#### Exercise directions:
Quote every line from the line with "Pozvánky na zasadnutia OZ" up to and including the line with "Majetkové priznania", copying each one as it appears in the records.

Top of Provided data

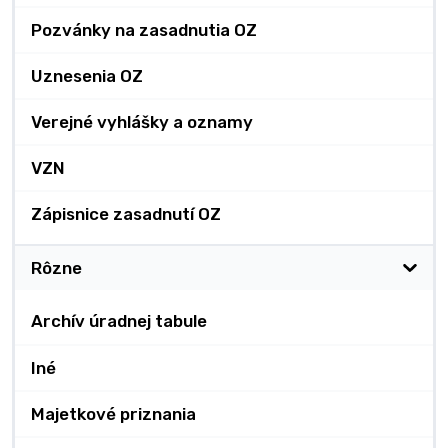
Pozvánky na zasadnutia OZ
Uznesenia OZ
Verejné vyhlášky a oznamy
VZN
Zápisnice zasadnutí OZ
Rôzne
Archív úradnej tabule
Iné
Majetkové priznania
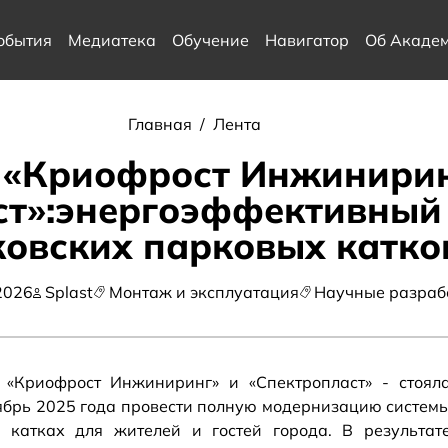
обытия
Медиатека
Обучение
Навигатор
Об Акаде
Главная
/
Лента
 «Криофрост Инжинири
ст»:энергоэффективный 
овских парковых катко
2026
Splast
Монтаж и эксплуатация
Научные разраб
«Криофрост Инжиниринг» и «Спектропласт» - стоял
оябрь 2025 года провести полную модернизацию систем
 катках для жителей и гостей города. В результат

Bottom of Provided data
Top of Provided data

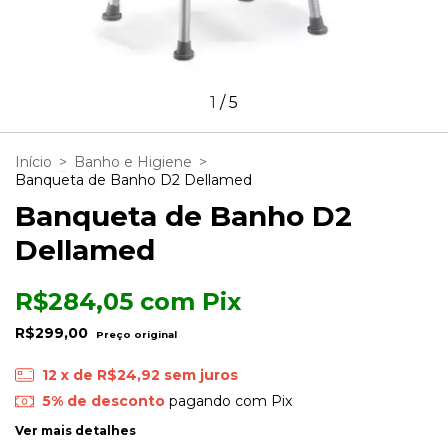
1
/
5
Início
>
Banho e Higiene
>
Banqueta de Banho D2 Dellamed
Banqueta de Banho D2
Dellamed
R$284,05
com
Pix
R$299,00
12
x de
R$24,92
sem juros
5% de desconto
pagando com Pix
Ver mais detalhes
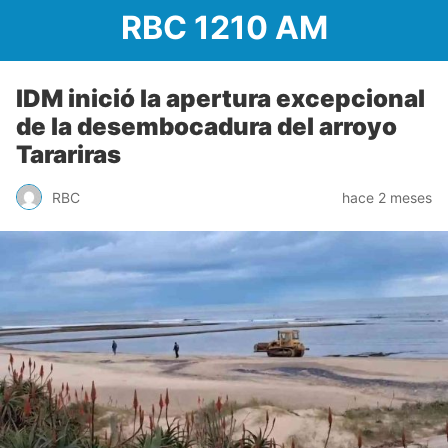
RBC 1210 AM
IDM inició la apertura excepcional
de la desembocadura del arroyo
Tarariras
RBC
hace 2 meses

Bottom of Provided data
Top of Provided data

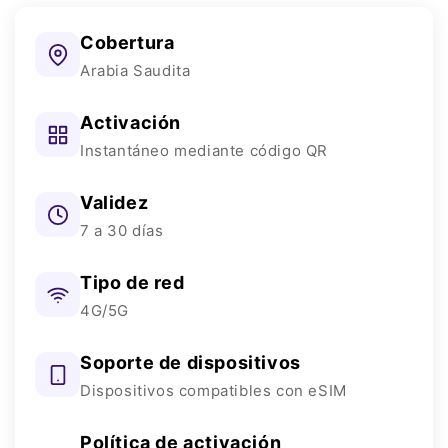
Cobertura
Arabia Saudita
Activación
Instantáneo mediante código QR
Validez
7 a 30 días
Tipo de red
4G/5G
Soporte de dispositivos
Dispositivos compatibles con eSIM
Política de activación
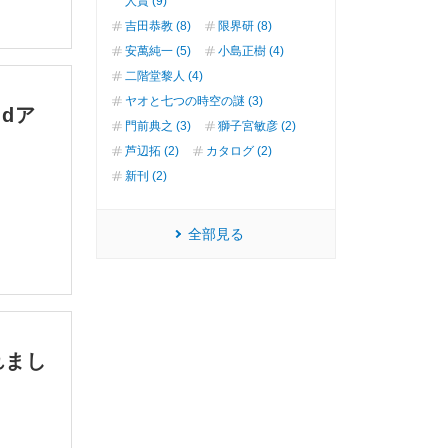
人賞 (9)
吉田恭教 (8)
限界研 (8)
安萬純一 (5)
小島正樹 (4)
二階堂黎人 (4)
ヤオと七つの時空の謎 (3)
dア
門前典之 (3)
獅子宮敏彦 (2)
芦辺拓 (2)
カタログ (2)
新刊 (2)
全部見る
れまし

Bottom of Provided data

#### Output:
Pozvánky na zasadnutia OZ
Uznesenia OZ
Verejné vyhlášky a oznamy
VZN
Zápisnice zasadnutí OZ
Rôzne
Archív úradnej tabule
Iné
Majetkové priznania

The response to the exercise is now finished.